### Action item
In the listing below, find each line with the string "likely" and report it.

━━━━━ Materials provided ━━━━━

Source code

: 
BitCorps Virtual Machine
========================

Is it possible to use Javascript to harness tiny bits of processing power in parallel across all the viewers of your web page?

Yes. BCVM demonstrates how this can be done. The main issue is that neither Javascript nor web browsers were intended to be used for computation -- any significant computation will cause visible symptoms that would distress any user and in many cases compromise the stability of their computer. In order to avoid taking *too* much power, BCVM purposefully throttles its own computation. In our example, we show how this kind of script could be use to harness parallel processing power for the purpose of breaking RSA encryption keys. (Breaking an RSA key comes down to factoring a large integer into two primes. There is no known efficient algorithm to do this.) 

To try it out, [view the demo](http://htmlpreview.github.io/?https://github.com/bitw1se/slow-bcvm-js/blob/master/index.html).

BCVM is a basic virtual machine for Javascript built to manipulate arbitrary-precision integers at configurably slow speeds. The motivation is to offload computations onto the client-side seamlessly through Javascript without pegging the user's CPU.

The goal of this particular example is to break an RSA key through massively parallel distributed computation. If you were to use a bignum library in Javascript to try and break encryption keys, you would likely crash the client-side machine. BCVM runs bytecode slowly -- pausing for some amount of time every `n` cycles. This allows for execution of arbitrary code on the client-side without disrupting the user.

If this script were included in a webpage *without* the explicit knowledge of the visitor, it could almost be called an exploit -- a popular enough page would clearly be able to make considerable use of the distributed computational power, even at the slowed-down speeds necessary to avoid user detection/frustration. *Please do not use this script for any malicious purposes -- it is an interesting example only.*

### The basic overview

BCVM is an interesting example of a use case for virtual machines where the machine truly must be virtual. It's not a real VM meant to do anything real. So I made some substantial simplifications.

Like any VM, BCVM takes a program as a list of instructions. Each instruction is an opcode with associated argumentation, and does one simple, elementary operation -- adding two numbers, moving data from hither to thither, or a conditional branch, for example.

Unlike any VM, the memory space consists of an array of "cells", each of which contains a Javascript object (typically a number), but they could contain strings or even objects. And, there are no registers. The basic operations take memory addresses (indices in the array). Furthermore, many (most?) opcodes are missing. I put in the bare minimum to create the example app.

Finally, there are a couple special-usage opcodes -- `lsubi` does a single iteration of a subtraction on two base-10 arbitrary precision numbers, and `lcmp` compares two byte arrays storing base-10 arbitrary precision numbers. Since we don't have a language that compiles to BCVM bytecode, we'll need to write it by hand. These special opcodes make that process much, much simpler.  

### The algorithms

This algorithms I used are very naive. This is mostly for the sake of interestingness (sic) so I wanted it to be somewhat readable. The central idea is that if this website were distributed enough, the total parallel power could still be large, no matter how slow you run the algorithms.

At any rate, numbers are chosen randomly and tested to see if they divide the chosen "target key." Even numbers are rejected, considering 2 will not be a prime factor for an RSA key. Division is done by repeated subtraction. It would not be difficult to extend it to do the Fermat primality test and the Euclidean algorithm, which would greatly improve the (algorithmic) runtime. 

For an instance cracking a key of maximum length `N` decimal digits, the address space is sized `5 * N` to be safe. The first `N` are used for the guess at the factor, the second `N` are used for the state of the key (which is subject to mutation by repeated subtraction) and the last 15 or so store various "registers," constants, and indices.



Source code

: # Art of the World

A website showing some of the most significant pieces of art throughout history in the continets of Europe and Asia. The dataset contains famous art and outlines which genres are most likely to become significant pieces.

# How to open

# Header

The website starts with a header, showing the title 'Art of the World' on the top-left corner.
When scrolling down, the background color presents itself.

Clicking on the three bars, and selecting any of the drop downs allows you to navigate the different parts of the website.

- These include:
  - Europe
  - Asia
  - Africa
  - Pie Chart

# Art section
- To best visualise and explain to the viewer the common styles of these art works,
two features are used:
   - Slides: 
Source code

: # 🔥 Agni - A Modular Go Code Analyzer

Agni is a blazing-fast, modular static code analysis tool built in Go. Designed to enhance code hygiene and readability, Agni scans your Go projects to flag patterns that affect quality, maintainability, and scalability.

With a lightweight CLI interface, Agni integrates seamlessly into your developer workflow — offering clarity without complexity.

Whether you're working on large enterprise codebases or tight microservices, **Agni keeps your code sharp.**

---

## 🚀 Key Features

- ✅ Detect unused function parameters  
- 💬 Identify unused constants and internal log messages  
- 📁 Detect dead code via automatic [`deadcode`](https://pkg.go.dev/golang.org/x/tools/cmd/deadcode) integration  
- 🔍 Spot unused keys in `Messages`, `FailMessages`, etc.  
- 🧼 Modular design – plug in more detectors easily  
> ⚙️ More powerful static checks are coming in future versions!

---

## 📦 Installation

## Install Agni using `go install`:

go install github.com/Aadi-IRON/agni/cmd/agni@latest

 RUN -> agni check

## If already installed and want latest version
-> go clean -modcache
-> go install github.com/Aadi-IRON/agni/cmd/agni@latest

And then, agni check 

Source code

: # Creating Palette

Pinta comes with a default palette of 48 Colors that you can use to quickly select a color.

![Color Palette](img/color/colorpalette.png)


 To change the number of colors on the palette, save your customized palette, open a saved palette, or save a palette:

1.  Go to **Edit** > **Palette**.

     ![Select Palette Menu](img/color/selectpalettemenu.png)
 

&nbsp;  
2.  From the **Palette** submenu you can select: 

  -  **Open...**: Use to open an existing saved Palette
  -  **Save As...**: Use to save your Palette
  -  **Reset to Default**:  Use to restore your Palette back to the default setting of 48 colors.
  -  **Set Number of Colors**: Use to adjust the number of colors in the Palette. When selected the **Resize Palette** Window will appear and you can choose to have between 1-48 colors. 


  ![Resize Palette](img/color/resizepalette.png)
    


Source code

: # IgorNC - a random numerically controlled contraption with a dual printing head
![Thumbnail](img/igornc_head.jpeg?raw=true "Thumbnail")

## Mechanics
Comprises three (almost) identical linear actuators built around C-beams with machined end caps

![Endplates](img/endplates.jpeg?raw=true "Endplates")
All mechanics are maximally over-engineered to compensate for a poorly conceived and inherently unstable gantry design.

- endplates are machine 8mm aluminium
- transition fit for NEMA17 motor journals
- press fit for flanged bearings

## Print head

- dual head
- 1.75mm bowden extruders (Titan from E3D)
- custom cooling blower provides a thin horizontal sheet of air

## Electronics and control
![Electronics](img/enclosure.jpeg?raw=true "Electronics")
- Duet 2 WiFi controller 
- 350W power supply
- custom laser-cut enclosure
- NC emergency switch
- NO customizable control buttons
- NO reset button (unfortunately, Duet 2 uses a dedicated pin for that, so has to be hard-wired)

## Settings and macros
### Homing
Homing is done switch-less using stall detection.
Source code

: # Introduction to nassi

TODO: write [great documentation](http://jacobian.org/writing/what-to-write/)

━━━━━

### Answer to the problem
The goal of this particular example is to break an RSA key through massively parallel distributed computation. If you were to use a bignum library in Javascript to try and break encryption keys, you would likely crash the client-side machine. BCVM runs bytecode slowly -- pausing for some amount of time every `n` cycles. This allows for execution of arbitrary code on the client-side without disrupting the user.
A website showing some of the most significant pieces of art throughout history in the continets of Europe and Asia. The dataset contains famous art and outlines which genres are most likely to become significant pieces.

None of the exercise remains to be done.